Security agencies, border officials and civil society organisations were last Friday sensitised on the implementation of the ECOWAS Protocol at a day's workshop held in Bolgatanga.
Areas covered included the free movement of persons, goods, services, and the right of residence and establishment. The Ministry of Foreign Affairs, regional Co-operation and NEPAD organised the workshop.
The Deputy Minister for Foreign Affairs, Regional Co-operation and NEPAD, Ms Shirley Ayorkor Botchwey, stated that the implementation of the ECOWAS protocol would benefit African governments immensely through the harmonisation of trade, monetary and production policies.
"Indeed, the dictates of globalisation have made it more urgent now than ever for African countries to be committed to developing appropriate framework and strategies for integrating their economies," she noted.

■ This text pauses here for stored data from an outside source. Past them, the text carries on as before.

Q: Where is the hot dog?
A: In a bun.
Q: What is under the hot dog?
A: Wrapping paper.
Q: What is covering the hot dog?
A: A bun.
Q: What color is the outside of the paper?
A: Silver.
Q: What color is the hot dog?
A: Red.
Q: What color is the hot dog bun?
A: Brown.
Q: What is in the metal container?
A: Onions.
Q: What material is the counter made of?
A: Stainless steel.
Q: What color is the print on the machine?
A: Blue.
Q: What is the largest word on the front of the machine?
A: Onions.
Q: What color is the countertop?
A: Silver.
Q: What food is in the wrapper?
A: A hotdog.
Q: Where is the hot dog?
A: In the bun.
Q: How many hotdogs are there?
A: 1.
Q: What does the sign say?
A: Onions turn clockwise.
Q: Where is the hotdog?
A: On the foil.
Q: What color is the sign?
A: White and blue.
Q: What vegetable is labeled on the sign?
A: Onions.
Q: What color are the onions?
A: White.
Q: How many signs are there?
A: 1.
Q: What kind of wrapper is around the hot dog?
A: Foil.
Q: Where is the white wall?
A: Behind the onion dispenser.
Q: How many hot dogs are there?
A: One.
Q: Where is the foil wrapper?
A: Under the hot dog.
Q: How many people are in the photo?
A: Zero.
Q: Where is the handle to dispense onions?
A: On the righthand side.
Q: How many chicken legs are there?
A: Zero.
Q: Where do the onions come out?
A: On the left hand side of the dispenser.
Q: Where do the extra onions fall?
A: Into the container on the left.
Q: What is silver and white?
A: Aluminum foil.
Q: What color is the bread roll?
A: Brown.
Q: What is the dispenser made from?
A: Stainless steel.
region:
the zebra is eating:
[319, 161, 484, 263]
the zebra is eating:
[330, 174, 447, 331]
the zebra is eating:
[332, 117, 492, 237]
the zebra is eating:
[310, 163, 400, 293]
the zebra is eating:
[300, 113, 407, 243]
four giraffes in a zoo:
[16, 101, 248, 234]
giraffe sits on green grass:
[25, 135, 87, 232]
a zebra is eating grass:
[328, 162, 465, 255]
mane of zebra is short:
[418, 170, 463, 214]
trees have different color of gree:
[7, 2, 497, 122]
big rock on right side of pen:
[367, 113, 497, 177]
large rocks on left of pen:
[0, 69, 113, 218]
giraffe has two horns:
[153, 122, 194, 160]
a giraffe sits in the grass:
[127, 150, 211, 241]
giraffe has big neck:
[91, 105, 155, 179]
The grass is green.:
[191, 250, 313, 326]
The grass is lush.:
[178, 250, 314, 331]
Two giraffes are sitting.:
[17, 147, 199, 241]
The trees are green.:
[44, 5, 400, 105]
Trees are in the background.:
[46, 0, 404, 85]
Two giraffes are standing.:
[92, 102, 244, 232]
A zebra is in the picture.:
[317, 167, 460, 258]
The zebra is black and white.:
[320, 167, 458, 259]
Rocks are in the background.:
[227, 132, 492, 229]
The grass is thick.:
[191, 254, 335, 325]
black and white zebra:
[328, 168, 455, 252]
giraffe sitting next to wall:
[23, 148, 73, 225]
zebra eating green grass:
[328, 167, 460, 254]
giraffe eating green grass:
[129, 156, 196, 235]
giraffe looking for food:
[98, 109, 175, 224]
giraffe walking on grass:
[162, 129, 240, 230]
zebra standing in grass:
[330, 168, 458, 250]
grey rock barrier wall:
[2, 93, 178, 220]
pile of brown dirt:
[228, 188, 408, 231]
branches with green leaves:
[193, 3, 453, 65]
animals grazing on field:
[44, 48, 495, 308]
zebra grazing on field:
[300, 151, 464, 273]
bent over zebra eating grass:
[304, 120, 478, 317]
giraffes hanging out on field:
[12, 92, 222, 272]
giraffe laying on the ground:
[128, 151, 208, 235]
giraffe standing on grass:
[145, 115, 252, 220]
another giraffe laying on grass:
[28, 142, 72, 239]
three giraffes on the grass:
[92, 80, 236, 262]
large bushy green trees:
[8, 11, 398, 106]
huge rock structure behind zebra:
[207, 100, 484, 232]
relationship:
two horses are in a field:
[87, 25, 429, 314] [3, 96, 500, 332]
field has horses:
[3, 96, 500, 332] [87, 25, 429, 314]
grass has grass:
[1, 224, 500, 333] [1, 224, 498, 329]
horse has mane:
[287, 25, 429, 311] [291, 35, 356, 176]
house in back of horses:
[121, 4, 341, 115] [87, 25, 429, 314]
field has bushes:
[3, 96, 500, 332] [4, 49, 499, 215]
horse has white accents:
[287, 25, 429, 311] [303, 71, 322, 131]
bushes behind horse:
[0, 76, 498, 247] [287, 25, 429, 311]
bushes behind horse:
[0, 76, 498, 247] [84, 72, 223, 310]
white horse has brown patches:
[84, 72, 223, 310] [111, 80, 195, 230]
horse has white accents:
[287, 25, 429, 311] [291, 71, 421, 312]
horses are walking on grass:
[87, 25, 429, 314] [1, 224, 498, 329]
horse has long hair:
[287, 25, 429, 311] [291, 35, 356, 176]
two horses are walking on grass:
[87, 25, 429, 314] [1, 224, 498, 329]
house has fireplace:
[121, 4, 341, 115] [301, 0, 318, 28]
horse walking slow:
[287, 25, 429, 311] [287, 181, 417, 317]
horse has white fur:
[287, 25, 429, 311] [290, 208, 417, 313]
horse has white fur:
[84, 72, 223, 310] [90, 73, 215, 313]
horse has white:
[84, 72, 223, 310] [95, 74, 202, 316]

Ms Botchwey indicated that the fragmentation of Africa into many states with scanty economic resources had led African leaders pursuing political independence to embrace regional co-operation as a central element of their development strategy.
She observed that through collaborative efforts, participating countries would generate maximum socio-economic development for their citizens.
Globalisation, she noted, has brought in its wake a lot of pressure on nations to open their markets and stimulate international and regional trade. "One major advantage of integration is the creation of regional market for goods of ECOWAS origin" she said.
Ms Botchway observed that despite the ratification of the protocol of free movement of persons, goods and services within the community, there were still numerous check points and roadblocks on international highways and said it was frustrating to travellers and economic operators.
"Whilst it is true that some of the road blocks are necessary to check armed robbery and other forms of banditry, it is also true that some of them have nothing to do with national security or public order. They are just there to intimidate and harass innocent travellers," she said.
Ms Botchwey, therefore, said it was necessary for member states to facilitate the removal of Tariff and non-tariff barriers to trade because they slowed down inter-regional trade, increased cost and reduced the competitiveness of local production. She added that the free movement of citizens, goods and services within the community was the cornerstone of the process of integration.